Игорь не успел договорить последнюю фразу, как Ковальчук резко сорвался со своего места и с криком «Ненавижу», как зверь кинулся на него. Чернов не успел ничего предпринять, как тот повалил его на пол и стал душить. У Ковальчука оказалось преимущество, сработал фактор внезапности, да и Чернова не был готов к подобной реакции со стороны своего собеседника. Игорь изо всех сил пытался нанести своему противнику удары по корпусу, но лежа на полу это было малоэффективно. Постепенно он почувствовал, как силы стали его покидать, а в глазах потемнело. В этот момент, как во сне прозвучал глухой стук, напоминающий хруст сухого дерева. На лицо Игорю посыпались щепки. Ковальчук внезапно обмяк и стал скатываться на бок. Наконец, как в тумане, Чернов увидел перед собой майора Дубовика. Тат испугано смотрел на обоих, не выпуская из рук доски от нардов, а точнее того, что от нее осталось.

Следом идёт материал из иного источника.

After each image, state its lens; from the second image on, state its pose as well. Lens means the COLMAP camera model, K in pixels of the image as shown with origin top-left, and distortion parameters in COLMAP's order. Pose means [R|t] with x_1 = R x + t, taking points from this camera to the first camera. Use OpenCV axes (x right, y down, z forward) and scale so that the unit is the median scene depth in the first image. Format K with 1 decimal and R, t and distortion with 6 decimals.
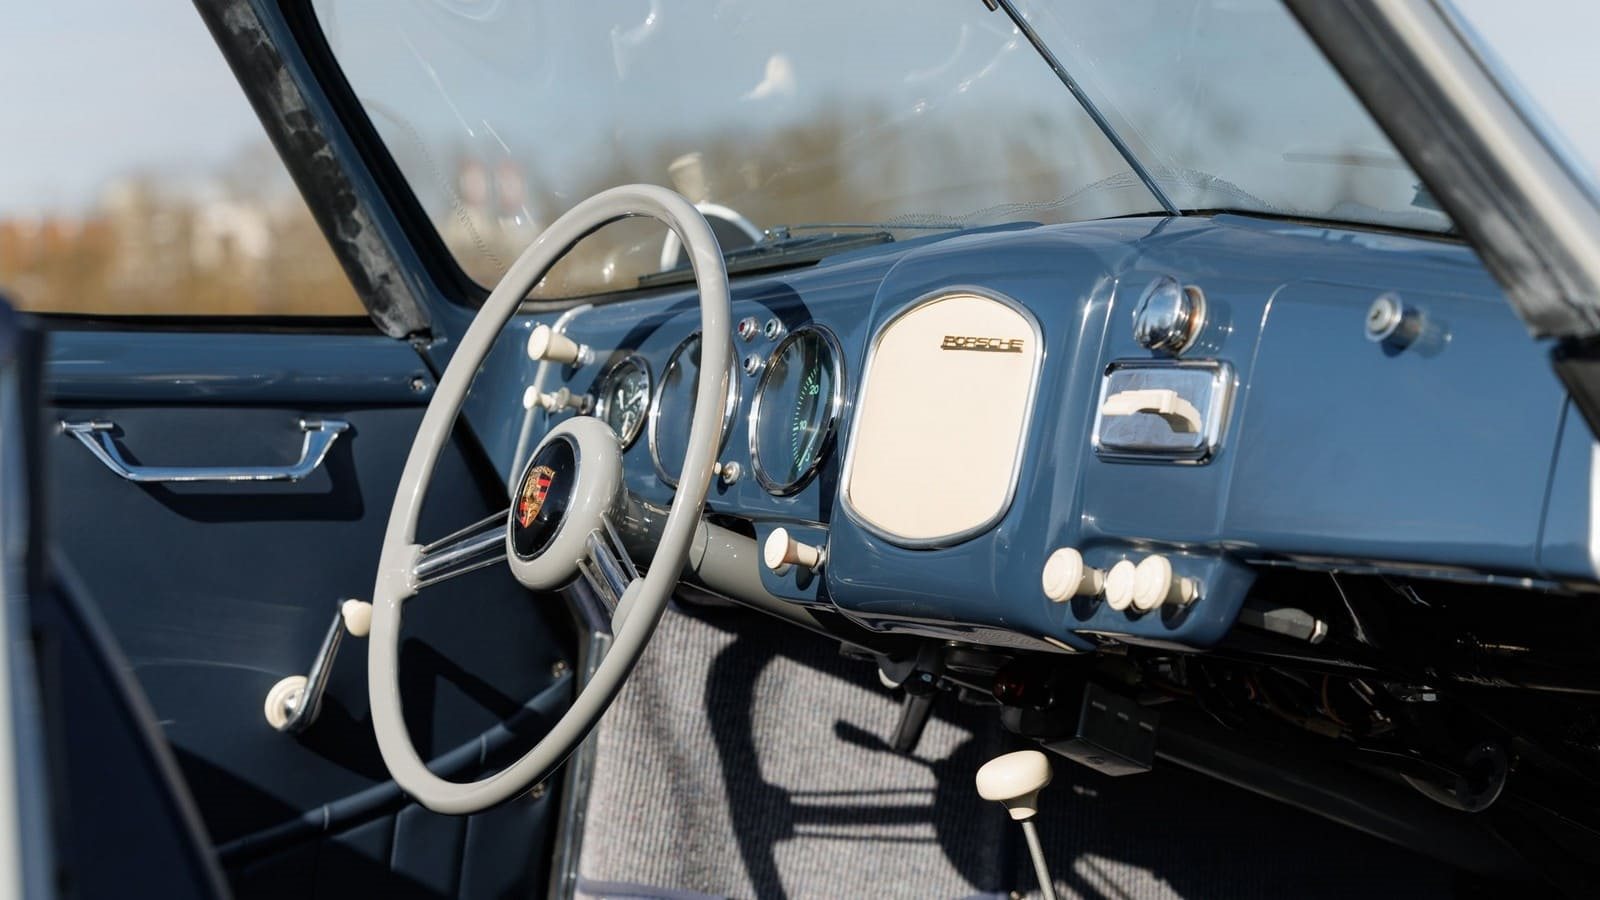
lens RADIAL K [[3257.8, 0, 800.0], [0, 3257.8, 450.0], [0, 0, 1]] dist [0.012116, -0.003722]
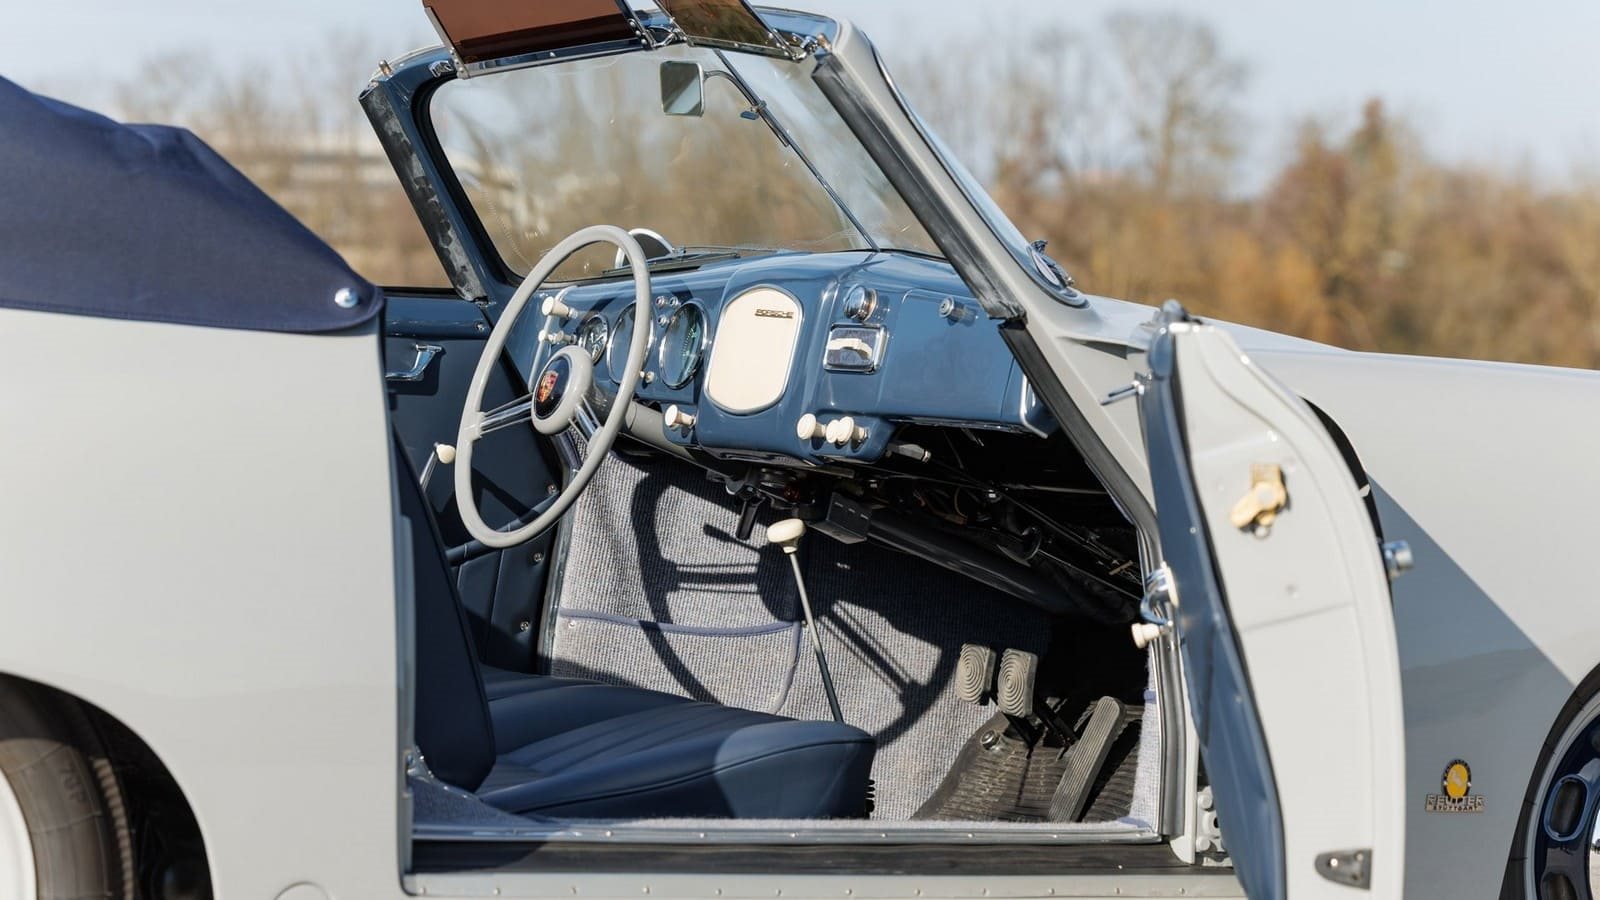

— Будешь должен, — показывая на разбитую доску, улыбнулся Евгений Герасимович, — Вовремя я зашел перекинуться с тобой в нарды.

На шум прибежали Нещерет и, только что вошедший, следователь. Сознание к Ковальчуку вернулось быстро, он окинул всех злобным взглядом и произнес:

— Ненавижу, как я вас всех ненавижу.

Капитан юстиции ловким движением надел на него наручники, и, посмотрев на взъерошенного Чернова, сказал:

— Напрасно Вы его так били, мы бы и сами его в прокуратуре раскрутили.

Дубовик посмотрел на следователя и громко рассмеялся. Тот, в свою очередь, окинув всех недоуменным взглядом, взял под руку Ковальчука и в сопровождении матросов повел к дежурной машине.